Wisconsin’s Musky Whisperer spills his secret: Thinking like a scientist
by Anna Groves
DNR biologist Jordan Weeks has been living and breathing muskies for 24 years and has the catch rate to prove it. But what really sets him apart is how he does it: by thinking like a scientist.
He's even been given a classic Wisconsin nickname — "The Musky Whisperer” — a well-earned title, even if his friends give him grief for it.
As a kid, Weeks’ father used morning fishing trips as a reward for his doing well in school. One year, when the weather turned nice early in his hometown of Stoughton, he found that waiting for the May bass opener was hard to endure.
“When I was young, I couldn’t understand why the season was closed. Why can’t I go fishing if I’m just going to let it go?” Weeks recalls thinking to himself. “To be honest, I think it’s a dumb rule.”
He called the Department of Natural Resources office in Madison to ask about it.
Although he couldn't understand the rationale in their response, he waited until May to cast his first lure. But the question stuck with him all the way into his career as a DNR fisheries biologist. To this day, he says, “I like the thought of manipulating regulations to make fishing better.”
As a senior in high school, Weeks recalls strolling past his school’s agriculture classroom and spotting the class fish tank. He enrolled in the class, and his favorite lessons soon involved feeding the fish, watching them grow, and measuring them.
By then, he had already applied to a college known for its strong natural resources programs: the University of Wisconsin-Stevens Point.
“When I got there, I really understood why I wanted to do what I wanted to do.” He graduated with a double major in biology, and fisheries and water resources.
“He's a good friend, and a good family man, and a great guy to have working for the state,” professional musky angler Steve Heiting says of Weeks.
Heiting is managing editor of Musky Hunter magazine, for which Weeks writes, and has known Weeks for more than 15 years through the Wisconsin musky community.
Working on his master’s thesis, also at UW-Stevens Point, Weeks radio-tagged muskellunge to learn about their movement patterns across lake chains.
“I’ll never forget when he was doing it,” recalls Heiting, who was often out fishing while Weeks was out researching. “I would see him so many times out there in a little 14-foot boat, holding up what amounted to an old-timey television antenna.
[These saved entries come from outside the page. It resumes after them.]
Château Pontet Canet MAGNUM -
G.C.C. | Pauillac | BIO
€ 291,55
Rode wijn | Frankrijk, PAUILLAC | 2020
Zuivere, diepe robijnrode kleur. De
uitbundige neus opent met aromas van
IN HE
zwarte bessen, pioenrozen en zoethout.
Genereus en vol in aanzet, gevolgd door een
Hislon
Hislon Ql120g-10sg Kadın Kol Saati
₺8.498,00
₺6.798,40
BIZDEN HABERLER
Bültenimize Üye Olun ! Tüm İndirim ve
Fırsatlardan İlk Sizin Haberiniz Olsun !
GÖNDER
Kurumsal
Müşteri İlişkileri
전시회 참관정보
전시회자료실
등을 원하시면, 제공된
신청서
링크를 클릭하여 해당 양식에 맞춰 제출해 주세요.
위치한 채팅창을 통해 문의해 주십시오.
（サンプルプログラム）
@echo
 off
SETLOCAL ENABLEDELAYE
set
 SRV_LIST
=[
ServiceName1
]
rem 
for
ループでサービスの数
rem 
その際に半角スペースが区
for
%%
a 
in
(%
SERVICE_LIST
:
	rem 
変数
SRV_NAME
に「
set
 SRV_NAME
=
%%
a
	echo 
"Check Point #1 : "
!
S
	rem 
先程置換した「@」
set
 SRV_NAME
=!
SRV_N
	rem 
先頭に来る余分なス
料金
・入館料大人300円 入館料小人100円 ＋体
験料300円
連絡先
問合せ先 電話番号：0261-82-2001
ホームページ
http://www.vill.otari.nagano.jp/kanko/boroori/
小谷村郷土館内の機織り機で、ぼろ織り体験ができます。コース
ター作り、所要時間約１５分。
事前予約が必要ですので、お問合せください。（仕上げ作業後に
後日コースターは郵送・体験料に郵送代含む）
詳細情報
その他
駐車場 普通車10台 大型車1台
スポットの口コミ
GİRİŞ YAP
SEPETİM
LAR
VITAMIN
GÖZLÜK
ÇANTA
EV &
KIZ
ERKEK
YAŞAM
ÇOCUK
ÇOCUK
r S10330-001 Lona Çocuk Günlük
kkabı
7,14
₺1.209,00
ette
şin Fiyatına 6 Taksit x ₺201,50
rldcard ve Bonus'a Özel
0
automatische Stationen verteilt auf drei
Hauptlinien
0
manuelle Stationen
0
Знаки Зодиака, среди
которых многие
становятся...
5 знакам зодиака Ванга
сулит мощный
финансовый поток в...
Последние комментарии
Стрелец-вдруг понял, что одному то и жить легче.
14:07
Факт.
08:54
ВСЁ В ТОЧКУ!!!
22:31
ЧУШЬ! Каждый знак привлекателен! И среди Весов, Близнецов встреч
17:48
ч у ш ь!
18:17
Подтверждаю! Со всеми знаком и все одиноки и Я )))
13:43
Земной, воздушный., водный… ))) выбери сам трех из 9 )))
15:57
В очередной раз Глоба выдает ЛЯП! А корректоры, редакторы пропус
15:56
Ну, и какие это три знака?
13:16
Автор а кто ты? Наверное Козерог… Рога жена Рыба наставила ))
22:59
He was out there every day for months of the year trying to do that.”
The antenna picked up signals from the radio transmitters Weeks implanted in muskies and walleyes in the Manitowish Chain of Lakes in Vilas County.
Weeks discovered that after muskies spawned in specific locations, they would take off, swimming all over the lake chains. But once they arrived at their summer home range, they would stay in a smaller area.
“Everybody had presumed that fish moved from lake to lake in lake chains, but nobody had proved it. His study did, and it had implications,” Heiting says.